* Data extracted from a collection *
^^^^^^^^^^^^^^^^
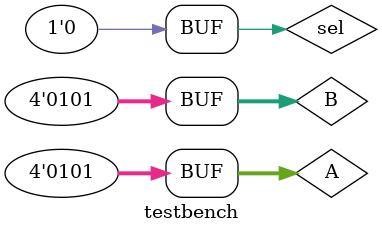
<source format=v>
`timescale 1 ns/1 ns	//time scale for simulation

module testbench;
   reg [3:0] A;
   reg [3:0] B;
   reg sel;   
   wire [3:0] RES;
   wire eq;
   wire ovf;
   alu my_alu(.A(A), .B(B), .sel(sel), .RES(RES), .eq(eq), .ovf(ovf));

   initial begin
      $dumpfile("test.vcd");
      $dumpvars(0, testbench);
      // test0: -1 + -5 = -6, eq = 0
      A = 4'b1111;
      B = 4'b1011;
      sel = 0;
      #51;
      // test1: -2 nand -2 = 1, eq = 1
      A = 4'b1110;
      B = 4'b1110;
      sel = 1;
      #51;
      // test2: -8 + -3 = 5 (ovf: should be -11), eq = 0
      A = 4'b1000;
      B = 4'b1101;
      sel = 0;
      #51;
      // test3: 5 + 5 = -6 (ovf: should be 10), eq = 1
      A = 4'b0101;
      B = 4'b0101;
      sel = 0;
      #51;
   end
endmodule

</source>
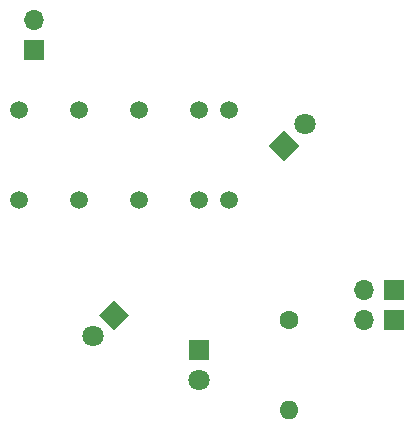
<source format=gtl>
G04 #@! TF.GenerationSoftware,KiCad,Pcbnew,5.1.10*
G04 #@! TF.CreationDate,2021-05-04T21:35:11+02:00*
G04 #@! TF.ProjectId,Weichensimulator-45links,57656963-6865-46e7-9369-6d756c61746f,rev?*
G04 #@! TF.SameCoordinates,Original*
G04 #@! TF.FileFunction,Copper,L1,Top*
G04 #@! TF.FilePolarity,Positive*
%FSLAX46Y46*%
G04 Gerber Fmt 4.6, Leading zero omitted, Abs format (unit mm)*
G04 Created by KiCad (PCBNEW 5.1.10) date 2021-05-04 21:35:11*
%MOMM*%
%LPD*%
G01*
G04 APERTURE LIST*
G04 #@! TA.AperFunction,ComponentPad*
%ADD10C,1.800000*%
G04 #@! TD*
G04 #@! TA.AperFunction,ComponentPad*
%ADD11C,0.100000*%
G04 #@! TD*
G04 #@! TA.AperFunction,ComponentPad*
%ADD12C,1.500000*%
G04 #@! TD*
G04 #@! TA.AperFunction,ComponentPad*
%ADD13R,1.800000X1.800000*%
G04 #@! TD*
G04 #@! TA.AperFunction,ComponentPad*
%ADD14O,1.600000X1.600000*%
G04 #@! TD*
G04 #@! TA.AperFunction,ComponentPad*
%ADD15C,1.600000*%
G04 #@! TD*
G04 #@! TA.AperFunction,ComponentPad*
%ADD16O,1.700000X1.700000*%
G04 #@! TD*
G04 #@! TA.AperFunction,ComponentPad*
%ADD17R,1.700000X1.700000*%
G04 #@! TD*
G04 APERTURE END LIST*
D10*
X160106051Y-98973949D03*
G04 #@! TA.AperFunction,ComponentPad*
D11*
G36*
X158310000Y-102042792D02*
G01*
X157037208Y-100770000D01*
X158310000Y-99497208D01*
X159582792Y-100770000D01*
X158310000Y-102042792D01*
G37*
G04 #@! TD.AperFunction*
D12*
X153670000Y-97790000D03*
X151130000Y-97790000D03*
X146050000Y-97790000D03*
X140970000Y-97790000D03*
X135890000Y-97790000D03*
X135890000Y-105410000D03*
X140970000Y-105410000D03*
X146050000Y-105410000D03*
X151130000Y-105410000D03*
X153670000Y-105410000D03*
D13*
X151130000Y-118110000D03*
D10*
X151130000Y-120650000D03*
X142153949Y-116926051D03*
G04 #@! TA.AperFunction,ComponentPad*
D11*
G36*
X143950000Y-113857208D02*
G01*
X145222792Y-115130000D01*
X143950000Y-116402792D01*
X142677208Y-115130000D01*
X143950000Y-113857208D01*
G37*
G04 #@! TD.AperFunction*
D14*
X158750000Y-123190000D03*
D15*
X158750000Y-115570000D03*
D16*
X137160000Y-90170000D03*
D17*
X137160000Y-92710000D03*
X167640000Y-113030000D03*
D16*
X165100000Y-113030000D03*
X165100000Y-115570000D03*
D17*
X167640000Y-115570000D03*
M02*

</source>
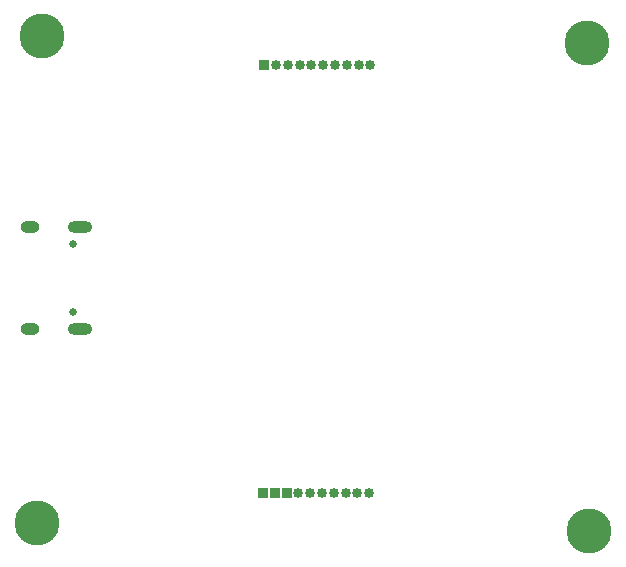
<source format=gbr>
%TF.GenerationSoftware,KiCad,Pcbnew,8.0.3*%
%TF.CreationDate,2024-10-14T16:47:46+01:00*%
%TF.ProjectId,nPM1300 kicad design,6e504d31-3330-4302-906b-696361642064,rev?*%
%TF.SameCoordinates,Original*%
%TF.FileFunction,Soldermask,Bot*%
%TF.FilePolarity,Negative*%
%FSLAX46Y46*%
G04 Gerber Fmt 4.6, Leading zero omitted, Abs format (unit mm)*
G04 Created by KiCad (PCBNEW 8.0.3) date 2024-10-14 16:47:46*
%MOMM*%
%LPD*%
G01*
G04 APERTURE LIST*
%ADD10C,3.800000*%
%ADD11C,0.650000*%
%ADD12O,2.100000X1.000000*%
%ADD13O,1.600000X1.000000*%
%ADD14R,0.850000X0.850000*%
%ADD15O,0.850000X0.850000*%
G04 APERTURE END LIST*
D10*
%TO.C,H1*%
X101700000Y-90100000D03*
%TD*%
%TO.C,H3*%
X148400000Y-90800000D03*
%TD*%
%TO.C,H2*%
X102100000Y-48900000D03*
%TD*%
%TO.C,H4*%
X148200000Y-49500000D03*
%TD*%
D11*
%TO.C,J1*%
X104750000Y-66490000D03*
X104750000Y-72270000D03*
D12*
X105280000Y-65060000D03*
D13*
X101100000Y-65060000D03*
D12*
X105280000Y-73700000D03*
D13*
X101100000Y-73700000D03*
%TD*%
D14*
%TO.C,J2*%
X120800000Y-87600000D03*
X121800000Y-87600000D03*
X122800000Y-87600000D03*
D15*
X123800000Y-87600000D03*
X124800000Y-87600000D03*
X125800000Y-87600000D03*
X126800000Y-87600000D03*
X127800000Y-87600000D03*
X128800000Y-87600000D03*
X129800000Y-87600000D03*
%TD*%
D14*
%TO.C,J3*%
X120900000Y-51300000D03*
D15*
X121900000Y-51300000D03*
X122900000Y-51300000D03*
X123900000Y-51300000D03*
X124900000Y-51300000D03*
X125900000Y-51300000D03*
X126900000Y-51300000D03*
X127900000Y-51300000D03*
X128900000Y-51300000D03*
X129900000Y-51300000D03*
%TD*%
M02*

</source>
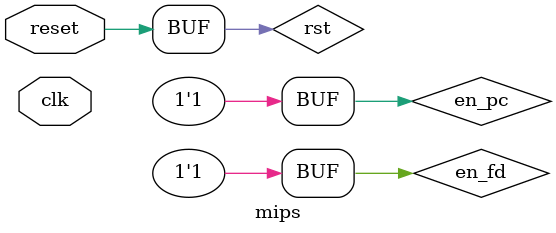
<source format=v>
`timescale 1ns / 1ps
module mips(
    input wire clk,
    input wire reset
    );
	wire rst;
	assign rst = reset;
	wire [31:0] INSTR;
	wire BRANCH;
	wire[1:0] NPC_SEL;
	wire en_pc = 1'b1;
	wire en_fd = 1'b1;
	wire [1:0] A3_SEL;
	wire [2:0] WD_SEL;
	wire WE;
	wire A_SEL;
	wire EXT_SEL;
	wire [2:0] B_SEL;
	wire [3:0] ALU_SEL;
	wire SW;
	wire LW;
	wire w;
	wire W_SEL;
	wire [1:0] MUL_SEL;
	wire HL_SEL;
	wire start;
	wire bne, blez, bgtz, bltz, bgez, beq;
	wire stall;
	wire Tnew_0, Tnew_1, Tnew_2;
	wire [1:0] Tnew;
	wire [1:0] Tuse_rs;
	wire [1:0] Tuse_rt;
	
	`define Tnew0 2'b00
	`define Tnew1 2'b01
	`define Tnew2 2'b10
	
	assign Tnew = (Tnew_0 == 1) ? `Tnew0:
				  (Tnew_1 == 1) ? `Tnew1:
				  (Tnew_2 == 1) ? `Tnew2:
				  0;
						
	datapath DATA(clk, rst, BRANCH, NPC_SEL, A3_SEL, WD_SEL, WE, A_SEL, 
			 EXT_SEL, B_SEL, ALU_SEL, SW, LW,  w, W_SEL, MUL_SEL, HL_SEL, start,
			 bne, blez, bgtz, bltz, bgez, beq, Tnew, Tuse_rs, Tuse_rt, INSTR);
	controller CONT(INSTR, NPC_SEL, A3_SEL, WD_SEL, WE, A_SEL, B_SEL, ALU_SEL, EXT_SEL,
			   w, W_SEL, MUL_SEL, HL_SEL, start, SW, LW, BRANCH, bne, blez, bgtz, bltz, bgez,
			   beq, Tnew_0, Tnew_1, Tnew_2, Tuse_rs, Tuse_rt);

endmodule

</source>
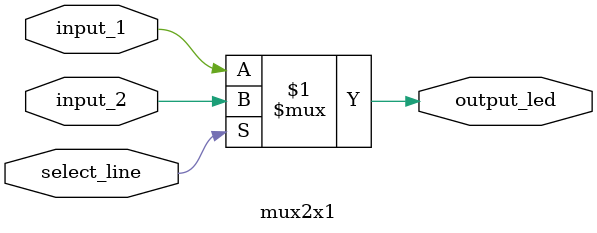
<source format=v>
module mux2x1(
    input wire input_1,  
    input wire input_2,   
    input wire select_line, 
    output wire output_led  
);

    assign output_led = (select_line) ? input_2 : input_1;

endmodule
</source>
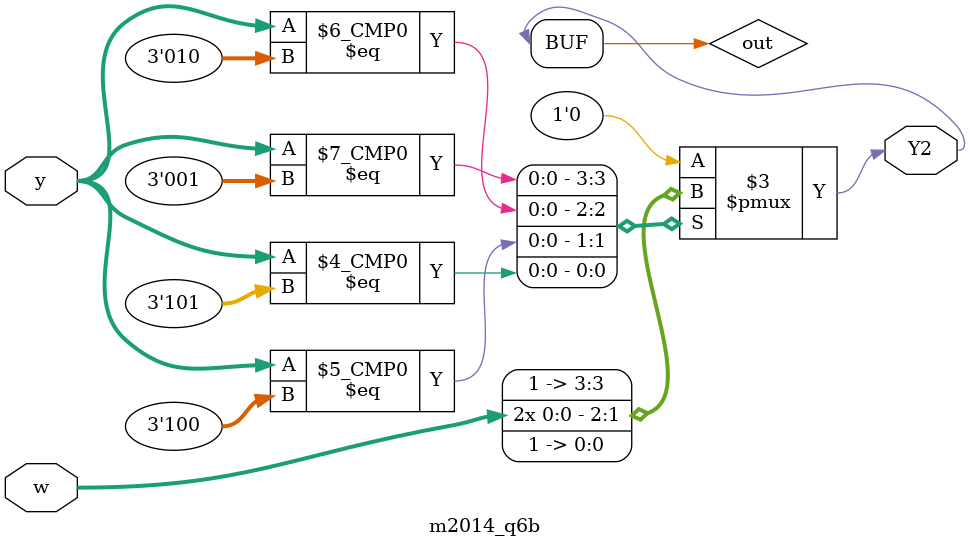
<source format=v>
module m2014_q6b(
	input [3:1] y,
	input w,
	output Y2
);
	// given a state machine diagram, implement the next-state logic for y[2]
	parameter A=3'd0, B=3'd1, C=3'd2, D=3'd3, E=3'd4, F=3'd5;
	reg out;
	
	always @(*) begin
		case (y)
			A: out = 0;
			B: out = 1;
			C: out = w;
			D: out = 0;
			E: out = w;
			F: out = 1;
			default: out = 0;
		endcase
	end
	
	assign Y2 = out;
	
endmodule

</source>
^^^^^^^^^^^^^^^^
* ASSIGNMENT *
Return only the lines of the records in which the string "bgtz" appears.

* RESULT OF THE EXERCISE *
	wire bne, blez, bgtz, bltz, bgez, beq;
			 bne, blez, bgtz, bltz, bgez, beq, Tnew, Tuse_rs, Tuse_rt, INSTR);
			   w, W_SEL, MUL_SEL, HL_SEL, start, SW, LW, BRANCH, bne, blez, bgtz, bltz, bgez,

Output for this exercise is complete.